Michelle Li, Youth Medical Journal 2020
“Benefits and Risks of Cochlear Implants.” U.S. Food and Drug Administration, http://www.fda.gov/medical-devices/cochlear-implants/benefits-and-risks-cochlear-implants. Accessed 29 Nov. 2020.
“Cochlear Implants.” Hearing Link, http://www.hearinglink.org/your-hearing/implants/cochlear-implants/. Accessed 24 Nov. 2020.
Diagram of Cochlear Implant. Mayo Clinic, http://www.mayoclinic.org/medical-professionals/pediatrics/news/cochlear-implants-early-intervention-to-optimize-language-outcomes/mac-20452729. Accessed 29 Nov. 2020.

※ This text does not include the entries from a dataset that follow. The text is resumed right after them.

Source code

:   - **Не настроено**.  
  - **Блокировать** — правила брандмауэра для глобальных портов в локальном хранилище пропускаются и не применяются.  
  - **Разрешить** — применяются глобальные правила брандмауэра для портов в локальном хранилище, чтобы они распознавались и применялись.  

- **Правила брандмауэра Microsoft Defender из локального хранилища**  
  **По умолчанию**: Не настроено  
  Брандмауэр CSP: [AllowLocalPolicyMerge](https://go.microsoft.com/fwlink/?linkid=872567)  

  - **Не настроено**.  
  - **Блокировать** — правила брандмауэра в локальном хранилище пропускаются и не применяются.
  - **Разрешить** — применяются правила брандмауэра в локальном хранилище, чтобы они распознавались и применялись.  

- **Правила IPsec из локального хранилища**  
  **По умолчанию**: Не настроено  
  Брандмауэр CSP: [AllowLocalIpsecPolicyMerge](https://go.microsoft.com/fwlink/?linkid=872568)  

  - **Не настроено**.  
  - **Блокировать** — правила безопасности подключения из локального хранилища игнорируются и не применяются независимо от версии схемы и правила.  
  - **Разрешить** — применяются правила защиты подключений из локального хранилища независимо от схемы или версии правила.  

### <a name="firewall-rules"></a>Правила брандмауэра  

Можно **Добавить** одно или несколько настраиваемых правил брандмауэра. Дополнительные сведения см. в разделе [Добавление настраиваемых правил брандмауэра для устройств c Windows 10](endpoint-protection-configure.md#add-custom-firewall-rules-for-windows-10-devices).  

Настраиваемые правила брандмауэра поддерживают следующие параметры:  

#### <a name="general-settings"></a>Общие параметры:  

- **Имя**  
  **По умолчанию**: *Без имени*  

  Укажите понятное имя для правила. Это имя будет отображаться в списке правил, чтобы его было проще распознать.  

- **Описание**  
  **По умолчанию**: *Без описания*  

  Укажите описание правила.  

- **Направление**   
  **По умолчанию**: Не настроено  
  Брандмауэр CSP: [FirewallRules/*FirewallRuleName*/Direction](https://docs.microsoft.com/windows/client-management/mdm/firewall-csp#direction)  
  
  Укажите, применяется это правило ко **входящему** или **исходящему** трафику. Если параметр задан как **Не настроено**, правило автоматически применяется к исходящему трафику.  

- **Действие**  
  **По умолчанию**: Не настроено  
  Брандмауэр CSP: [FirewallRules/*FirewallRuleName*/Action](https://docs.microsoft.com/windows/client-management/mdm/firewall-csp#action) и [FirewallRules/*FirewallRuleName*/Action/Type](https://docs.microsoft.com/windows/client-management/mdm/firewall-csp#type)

“Modern Cochlear Implant.” Albert and Mary Lasker Foundation, http://www.laskerfoundation.org/awards/show/modern-cochlear-implant/. Accessed 29 Nov. 2020.Turkington, Carol A., and Josephine S. Campbell. “Cochlear Implants.” The Gale Encyclopedia of Surgery and Medical Tests, edited by Deirdre S. Hiam, 4th ed., vol. 1, Gale, 2020, pp. 383-88. Gale Health and Wellness, link.gale.com/apps/doc/CX7980900121/HWRC?u=mlin_m_newtnsh&sid=HWRC&xid=90ed2e06. Accessed 29 Nov. 2020.
Turkington, Carol A., and Josephine S. Campbell. “Cochlear Implants.” The Gale Encyclopedia of Surgery and Medical Tests, edited by Deirdre S. Hiam, 4th ed., vol. 1, Gale, 2020, pp. 383-88. Gale Health and Wellness, link.gale.com/apps/doc/CX7980900121/HWRC?u=mlin_m_newtnsh&sid=HWRC&xid=90ed2e06. Accessed 29 Nov. 2020.